Extracted data entries
☆ ☆ ☆ ☆ ☆ ☆ ☆

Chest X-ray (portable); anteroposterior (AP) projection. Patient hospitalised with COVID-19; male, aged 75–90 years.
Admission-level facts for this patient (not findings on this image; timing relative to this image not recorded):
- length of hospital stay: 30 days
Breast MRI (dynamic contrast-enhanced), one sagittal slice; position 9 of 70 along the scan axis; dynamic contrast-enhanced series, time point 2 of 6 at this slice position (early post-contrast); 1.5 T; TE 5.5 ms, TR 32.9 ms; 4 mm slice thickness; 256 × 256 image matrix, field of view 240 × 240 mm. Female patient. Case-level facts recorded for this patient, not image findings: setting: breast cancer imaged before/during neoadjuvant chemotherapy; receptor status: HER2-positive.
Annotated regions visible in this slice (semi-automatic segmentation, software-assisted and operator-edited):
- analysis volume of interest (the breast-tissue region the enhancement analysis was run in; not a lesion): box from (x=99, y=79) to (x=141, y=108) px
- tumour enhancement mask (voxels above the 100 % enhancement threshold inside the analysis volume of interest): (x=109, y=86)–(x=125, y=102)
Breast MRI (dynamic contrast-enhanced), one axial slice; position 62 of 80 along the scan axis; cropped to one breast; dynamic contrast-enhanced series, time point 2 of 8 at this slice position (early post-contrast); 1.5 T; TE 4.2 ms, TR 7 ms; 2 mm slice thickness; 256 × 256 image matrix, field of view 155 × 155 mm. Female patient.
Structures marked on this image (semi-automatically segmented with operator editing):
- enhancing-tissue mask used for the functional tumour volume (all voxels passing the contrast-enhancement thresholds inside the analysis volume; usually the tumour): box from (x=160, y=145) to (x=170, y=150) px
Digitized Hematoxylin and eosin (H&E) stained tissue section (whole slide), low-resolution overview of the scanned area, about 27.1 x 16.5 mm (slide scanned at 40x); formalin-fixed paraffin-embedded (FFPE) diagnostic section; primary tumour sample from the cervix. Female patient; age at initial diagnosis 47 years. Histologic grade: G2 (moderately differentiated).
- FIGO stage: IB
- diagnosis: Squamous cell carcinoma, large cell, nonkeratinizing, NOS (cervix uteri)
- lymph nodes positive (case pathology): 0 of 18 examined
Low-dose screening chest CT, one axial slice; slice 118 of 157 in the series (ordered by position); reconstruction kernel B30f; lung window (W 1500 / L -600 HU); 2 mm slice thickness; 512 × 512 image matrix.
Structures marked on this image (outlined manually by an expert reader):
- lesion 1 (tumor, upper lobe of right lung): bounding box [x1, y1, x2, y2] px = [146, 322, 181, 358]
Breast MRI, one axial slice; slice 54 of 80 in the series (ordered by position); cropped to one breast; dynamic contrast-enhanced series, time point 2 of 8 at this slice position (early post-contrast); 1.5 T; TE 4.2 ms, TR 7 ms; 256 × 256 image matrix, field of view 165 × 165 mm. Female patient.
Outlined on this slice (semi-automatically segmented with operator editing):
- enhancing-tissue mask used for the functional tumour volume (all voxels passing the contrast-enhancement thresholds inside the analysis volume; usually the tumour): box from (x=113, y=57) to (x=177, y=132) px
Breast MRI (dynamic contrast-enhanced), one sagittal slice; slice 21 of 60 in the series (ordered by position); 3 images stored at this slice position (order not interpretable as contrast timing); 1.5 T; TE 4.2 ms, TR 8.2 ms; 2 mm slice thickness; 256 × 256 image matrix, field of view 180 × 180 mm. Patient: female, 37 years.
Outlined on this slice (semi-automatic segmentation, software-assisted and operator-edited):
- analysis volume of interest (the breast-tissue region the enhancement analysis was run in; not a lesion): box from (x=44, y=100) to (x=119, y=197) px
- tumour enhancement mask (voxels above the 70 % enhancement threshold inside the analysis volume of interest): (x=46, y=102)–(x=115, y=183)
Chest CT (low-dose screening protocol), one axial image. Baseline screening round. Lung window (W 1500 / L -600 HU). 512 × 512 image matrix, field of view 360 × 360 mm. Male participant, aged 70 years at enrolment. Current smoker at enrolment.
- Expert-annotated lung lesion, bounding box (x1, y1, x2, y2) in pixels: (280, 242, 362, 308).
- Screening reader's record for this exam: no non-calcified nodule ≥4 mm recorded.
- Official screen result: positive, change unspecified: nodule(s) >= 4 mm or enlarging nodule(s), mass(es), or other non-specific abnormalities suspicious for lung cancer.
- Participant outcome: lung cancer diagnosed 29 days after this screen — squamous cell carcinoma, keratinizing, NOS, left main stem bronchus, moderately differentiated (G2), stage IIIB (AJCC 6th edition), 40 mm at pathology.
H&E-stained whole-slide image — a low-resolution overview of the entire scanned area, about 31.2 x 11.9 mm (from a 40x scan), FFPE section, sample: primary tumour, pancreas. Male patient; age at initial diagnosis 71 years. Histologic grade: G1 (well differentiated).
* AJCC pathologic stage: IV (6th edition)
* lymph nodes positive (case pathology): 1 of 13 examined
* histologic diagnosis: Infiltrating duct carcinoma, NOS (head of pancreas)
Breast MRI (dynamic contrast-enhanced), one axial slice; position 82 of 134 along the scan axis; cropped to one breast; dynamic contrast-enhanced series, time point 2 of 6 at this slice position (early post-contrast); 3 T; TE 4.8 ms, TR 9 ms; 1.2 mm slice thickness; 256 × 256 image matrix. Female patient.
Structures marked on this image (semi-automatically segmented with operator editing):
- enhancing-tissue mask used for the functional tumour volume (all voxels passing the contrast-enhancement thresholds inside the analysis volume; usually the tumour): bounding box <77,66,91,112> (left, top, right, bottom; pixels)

☆ ☆ ☆ ☆ ☆ ☆ ☆

Task directions - Look through the data above and return exactly the lines from the one that contains "- length of hospital stay: 30 days" to the one that contains "(x=141, y=108) px", inclusive, with nothing else.

Completed task -
- length of hospital stay: 30 days
Breast MRI (dynamic contrast-enhanced), one sagittal slice; position 9 of 70 along the scan axis; dynamic contrast-enhanced series, time point 2 of 6 at this slice position (early post-contrast); 1.5 T; TE 5.5 ms, TR 32.9 ms; 4 mm slice thickness; 256 × 256 image matrix, field of view 240 × 240 mm. Female patient. Case-level facts recorded for this patient, not image findings: setting: breast cancer imaged before/during neoadjuvant chemotherapy; receptor status: HER2-positive.
Annotated regions visible in this slice (semi-automatic segmentation, software-assisted and operator-edited):
- analysis volume of interest (the breast-tissue region the enhancement analysis was run in; not a lesion): box from (x=99, y=79) to (x=141, y=108) px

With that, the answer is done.